Ziel der Aufgabe: Schreib alle Einträge unten Zeile für Zeile genau ab. Die Bilder lässt du in deiner Antwort weg.
::::::::
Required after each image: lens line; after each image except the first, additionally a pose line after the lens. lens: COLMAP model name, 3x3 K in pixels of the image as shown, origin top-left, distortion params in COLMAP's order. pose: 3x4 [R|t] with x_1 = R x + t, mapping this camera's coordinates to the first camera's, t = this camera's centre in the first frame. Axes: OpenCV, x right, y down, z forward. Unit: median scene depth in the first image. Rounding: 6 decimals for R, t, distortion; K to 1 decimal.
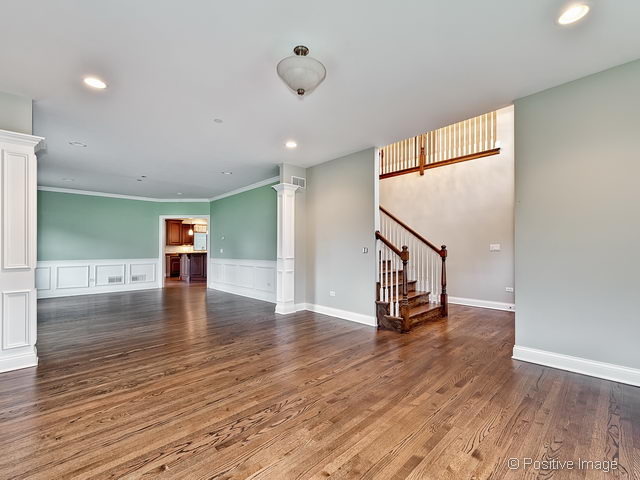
lens RADIAL K [[284.5, 0, 313.7], [0, 284.5, 242.2], [0, 0, 1]] dist [0.002002, -0.000702]
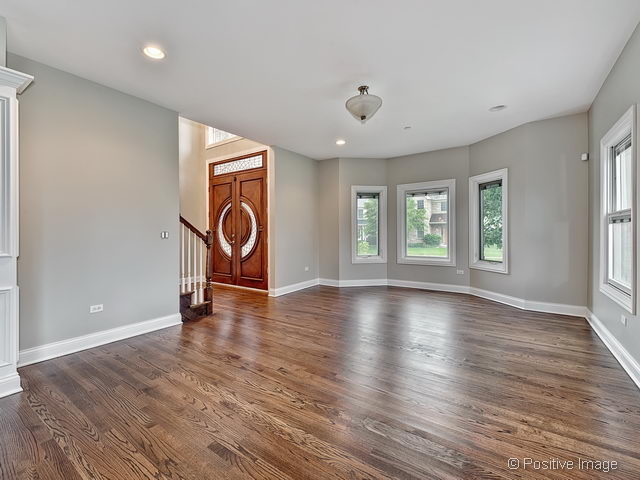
lens RADIAL K [[276.5, 0, 318.7], [0, 276.5, 229.0], [0, 0, 1]] dist [-0.002140, -0.000536]
pose [[-0.198331, 0.019916, 0.979933, -0.940206], [-0.009658, 0.999705, -0.022273, 0.036420], [-0.980087, -0.013882, -0.198080, 1.045880]]
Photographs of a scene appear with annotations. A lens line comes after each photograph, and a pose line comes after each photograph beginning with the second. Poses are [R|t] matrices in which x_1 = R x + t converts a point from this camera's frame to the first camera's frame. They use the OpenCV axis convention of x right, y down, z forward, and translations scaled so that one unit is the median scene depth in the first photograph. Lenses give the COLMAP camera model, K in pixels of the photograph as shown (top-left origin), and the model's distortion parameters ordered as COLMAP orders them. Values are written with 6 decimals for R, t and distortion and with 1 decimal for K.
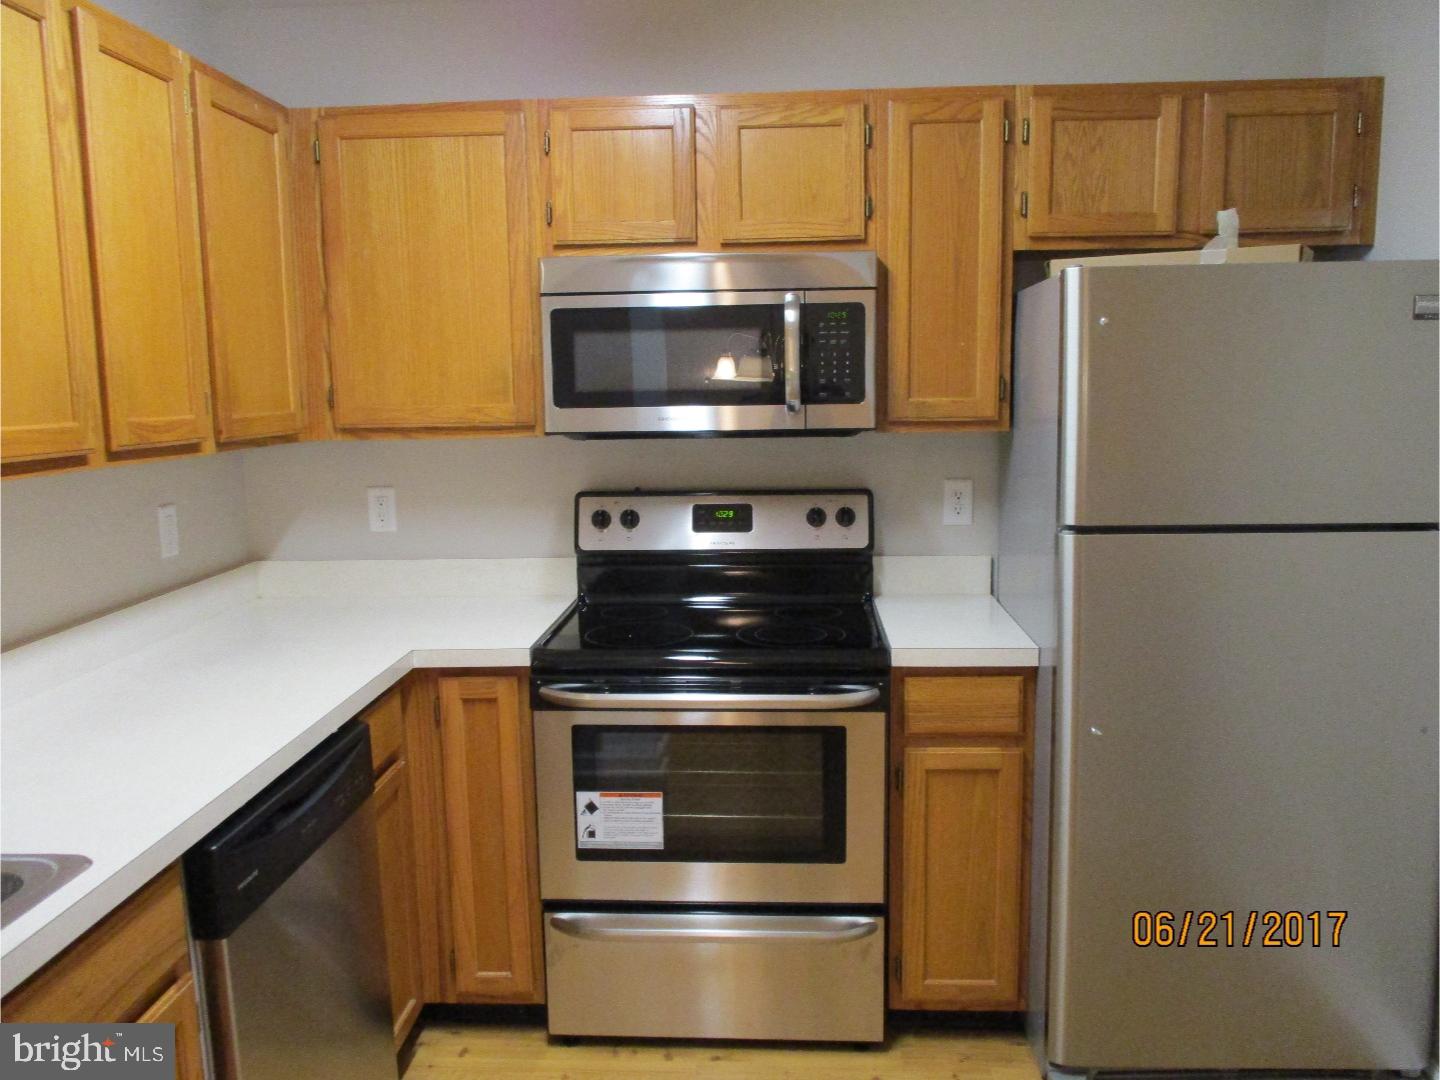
::::::::
Lösung der Aufgabe:
Required after each image: lens line; after each image except the first, additionally a pose line after the lens. lens: COLMAP model name, 3x3 K in pixels of the image as shown, origin top-left, distortion params in COLMAP's order. pose: 3x4 [R|t] with x_1 = R x + t, mapping this camera's coordinates to the first camera's, t = this camera's centre in the first frame. Axes: OpenCV, x right, y down, z forward. Unit: median scene depth in the first image. Rounding: 6 decimals for R, t, distortion; K to 1 decimal.
lens RADIAL K [[284.5, 0, 313.7], [0, 284.5, 242.2], [0, 0, 1]] dist [0.002002, -0.000702]
lens RADIAL K [[276.5, 0, 318.7], [0, 276.5, 229.0], [0, 0, 1]] dist [-0.002140, -0.000536]
pose [[-0.198331, 0.019916, 0.979933, -0.940206], [-0.009658, 0.999705, -0.022273, 0.036420], [-0.980087, -0.013882, -0.198080, 1.045880]]
Photographs of a scene appear with annotations. A lens line comes after each photograph, and a pose line comes after each photograph beginning with the second. Poses are [R|t] matrices in which x_1 = R x + t converts a point from this camera's frame to the first camera's frame. They use the OpenCV axis convention of x right, y down, z forward, and translations scaled so that one unit is the median scene depth in the first photograph. Lenses give the COLMAP camera model, K in pixels of the photograph as shown (top-left origin), and the model's distortion parameters ordered as COLMAP orders them. Values are written with 6 decimals for R, t and distortion and with 1 decimal for K.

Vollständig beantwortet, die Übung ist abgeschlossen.